Crocodile, 441-5611, Fri Feb 16.

"My head is one big garbage can where everything is jumbled around," Polish-born film actor Klaus Kinski once said. No shit? It happens to the best of us--even Kinski, the Seattle rock band that takes its name from the garbage-filled misogynist in question. The music our Kinski makes is inherently overwrought and cluttered, and, as a result, it serves this great function of overtaking the listener's senses, and clearing out some of the residual worm-rot.

Highly emotive and aggressive, the aural rushes Kinski generates are unlike those of any other band currently playing in Seattle. Kinski routinely stupefies audience members with its passion and overarching force. Showgoers love the band because Kinski is so energetically heightened--the kind of band you feel at the soles of your feet.

But that energy is not unfamiliar to anyone who has listened back through the last 30-some-odd years of rock and roll music. Take an obvious influence like the Velvet Underground, whose artful dissonance and emotional turmoil comes upon the listener like a fast-moving train and develops into something more immediate--a heavy blanket of fog in which a person feels drugged and pulled inside out. Or the mighty, psychedelic Pink Floyd, who created a thick, rarefied film of emotion and rendered the listener pleasantly psychotic (or "Comfortably Numb," as it were). Listening to Kinski, though, one hears so much of bands like Slowdive and Yo La Tengo, and even, believe it or not, Jane's Addiction, that it becomes clear: Kinski is still young.

Take track three of the band's brand-new Pacifico recording, Be Gentle with the Warm Turtles. It's just like a Yo La Tengo song, and a good one at that, like the revved-up version of "Big Day Coming," off of Painful. There's this crash of distortion on the Kinski song, though, that punctuates between verses (verses that happen to contain some of the only vocals on the record), demonstrating what makes Kinski unique in its appeal. The vacillation between moody, playful atmospherics, possessed of a dream-like quality, and violent charges of blissed-out guitar noise give the song a voice unique to Kinski. Track one is a warm, repetitive loop of pretty, effected guitar sound, and track two is an apocalyptic attention-grabber that calls to mind Jane's Addiction's "Summertime Rolls." Remember that song? It was an exercise in bravado through musical self-assertion, which practically eclipsed a decade of metal, raising the bar for metal's potential with a smirk and a single strum. Kinski could do that one day if its members keep their heads on right.

In terms of sheer grandeur, however, Kinski already intimates genius. At about 4:30 on track four, there's an epic moment where the guitar tracks climb and fall in dual octaves, leading into a vortex of feedback and jumbled notes that culminates in a breath of release--a moment of calm where the song gently lulls itself into completion. Like sex, right? Only the transitions are slightly askew, the movement is less instinctive than sex, and the piece doesn't settle as one might hope sex would.
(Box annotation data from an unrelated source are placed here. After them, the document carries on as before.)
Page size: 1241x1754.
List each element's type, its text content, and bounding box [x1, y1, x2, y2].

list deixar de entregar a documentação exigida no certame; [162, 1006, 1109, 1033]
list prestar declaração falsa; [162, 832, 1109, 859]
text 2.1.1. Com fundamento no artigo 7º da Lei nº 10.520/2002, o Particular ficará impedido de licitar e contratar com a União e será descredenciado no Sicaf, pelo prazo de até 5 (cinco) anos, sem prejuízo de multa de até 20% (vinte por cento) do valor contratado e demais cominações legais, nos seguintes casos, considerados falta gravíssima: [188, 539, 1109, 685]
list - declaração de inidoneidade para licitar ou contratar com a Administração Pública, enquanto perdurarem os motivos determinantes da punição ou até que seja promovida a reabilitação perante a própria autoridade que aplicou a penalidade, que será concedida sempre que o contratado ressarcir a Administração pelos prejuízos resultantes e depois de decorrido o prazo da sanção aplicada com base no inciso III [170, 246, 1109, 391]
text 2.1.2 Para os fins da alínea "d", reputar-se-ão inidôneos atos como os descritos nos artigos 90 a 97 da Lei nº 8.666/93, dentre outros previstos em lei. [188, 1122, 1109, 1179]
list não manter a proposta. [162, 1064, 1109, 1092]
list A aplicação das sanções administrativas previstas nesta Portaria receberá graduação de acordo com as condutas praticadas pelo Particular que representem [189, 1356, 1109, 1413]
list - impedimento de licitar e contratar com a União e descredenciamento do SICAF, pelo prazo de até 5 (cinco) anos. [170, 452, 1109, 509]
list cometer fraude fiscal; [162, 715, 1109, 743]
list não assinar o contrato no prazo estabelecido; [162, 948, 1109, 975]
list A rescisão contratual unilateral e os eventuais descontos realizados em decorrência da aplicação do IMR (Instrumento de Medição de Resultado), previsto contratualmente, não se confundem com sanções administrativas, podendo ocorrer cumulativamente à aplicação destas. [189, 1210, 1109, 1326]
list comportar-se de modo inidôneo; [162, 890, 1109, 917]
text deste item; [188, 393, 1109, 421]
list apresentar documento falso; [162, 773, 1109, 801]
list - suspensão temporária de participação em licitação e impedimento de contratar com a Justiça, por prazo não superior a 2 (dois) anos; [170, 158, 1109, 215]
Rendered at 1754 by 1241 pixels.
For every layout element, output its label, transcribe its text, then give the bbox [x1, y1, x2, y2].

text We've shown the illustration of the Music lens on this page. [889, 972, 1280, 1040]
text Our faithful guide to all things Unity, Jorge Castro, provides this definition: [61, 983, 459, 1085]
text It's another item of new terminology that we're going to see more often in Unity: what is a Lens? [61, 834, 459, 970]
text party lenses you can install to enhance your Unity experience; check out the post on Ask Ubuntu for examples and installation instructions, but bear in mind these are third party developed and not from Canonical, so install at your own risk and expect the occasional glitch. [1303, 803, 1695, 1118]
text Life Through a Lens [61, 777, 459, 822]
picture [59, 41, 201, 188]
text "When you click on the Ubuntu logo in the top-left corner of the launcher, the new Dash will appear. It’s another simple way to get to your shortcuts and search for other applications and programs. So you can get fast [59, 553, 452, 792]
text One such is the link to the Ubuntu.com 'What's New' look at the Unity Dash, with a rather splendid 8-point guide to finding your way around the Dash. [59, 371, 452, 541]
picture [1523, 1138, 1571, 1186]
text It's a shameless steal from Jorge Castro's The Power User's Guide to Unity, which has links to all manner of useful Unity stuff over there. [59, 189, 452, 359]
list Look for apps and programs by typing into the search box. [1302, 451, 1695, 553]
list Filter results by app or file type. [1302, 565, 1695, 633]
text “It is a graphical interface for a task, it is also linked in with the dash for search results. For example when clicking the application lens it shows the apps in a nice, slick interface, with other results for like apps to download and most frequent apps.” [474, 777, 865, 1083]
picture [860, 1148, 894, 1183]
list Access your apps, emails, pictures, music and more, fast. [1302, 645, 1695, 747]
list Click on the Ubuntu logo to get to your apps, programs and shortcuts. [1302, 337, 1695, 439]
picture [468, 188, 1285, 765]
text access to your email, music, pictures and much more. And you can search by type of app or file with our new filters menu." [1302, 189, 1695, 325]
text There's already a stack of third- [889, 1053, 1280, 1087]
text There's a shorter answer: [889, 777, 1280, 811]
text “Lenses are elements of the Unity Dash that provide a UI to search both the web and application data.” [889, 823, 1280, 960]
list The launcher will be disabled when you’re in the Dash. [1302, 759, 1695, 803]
To say this is not a slight on the band's ability to write songs, but more an assertion that this is a band taking on a great deal more than what most of its Seattle peers are trying to pull off. When one considers that this is only Kinski's second album, and that Kinski is, as of now, still barely a blip on any sort of nationwide musical radar, one realizes that we have a potentially enormous band tucked away in our midst, one that is flirting with unrepentant artistry.

So, for today, it seems appropriate that Kinski is somewhat less realized and more self-aware than a Yo La Tengo or a Jane's Addiction. All that seems to be lacking in the band and Be Gentle with the Warm Turtles is an un-self-conscious resolve for resolution--that all-important, gut-level addiction to gaining momentum and riding it until the waves subside by virtue of necessity, as opposed to craft--that makes those two other bands vanguard in their respective genres.

Perhaps the most exciting thing about Kinski is the drumming. Few things in life are more satisfying than a drummer elegantly pound-ing the fuck out of his kit, beneath thick, omnipresent layers of distortion and delay. The album is resplendent with rolling fills and heavy hits. As the guitars create a raveling and unraveling knot of tension, and the bass takes root in being fundamentally cool and even, drummer Dave Weeks propels the band into a realm where the garbage in the listener's head is set alight.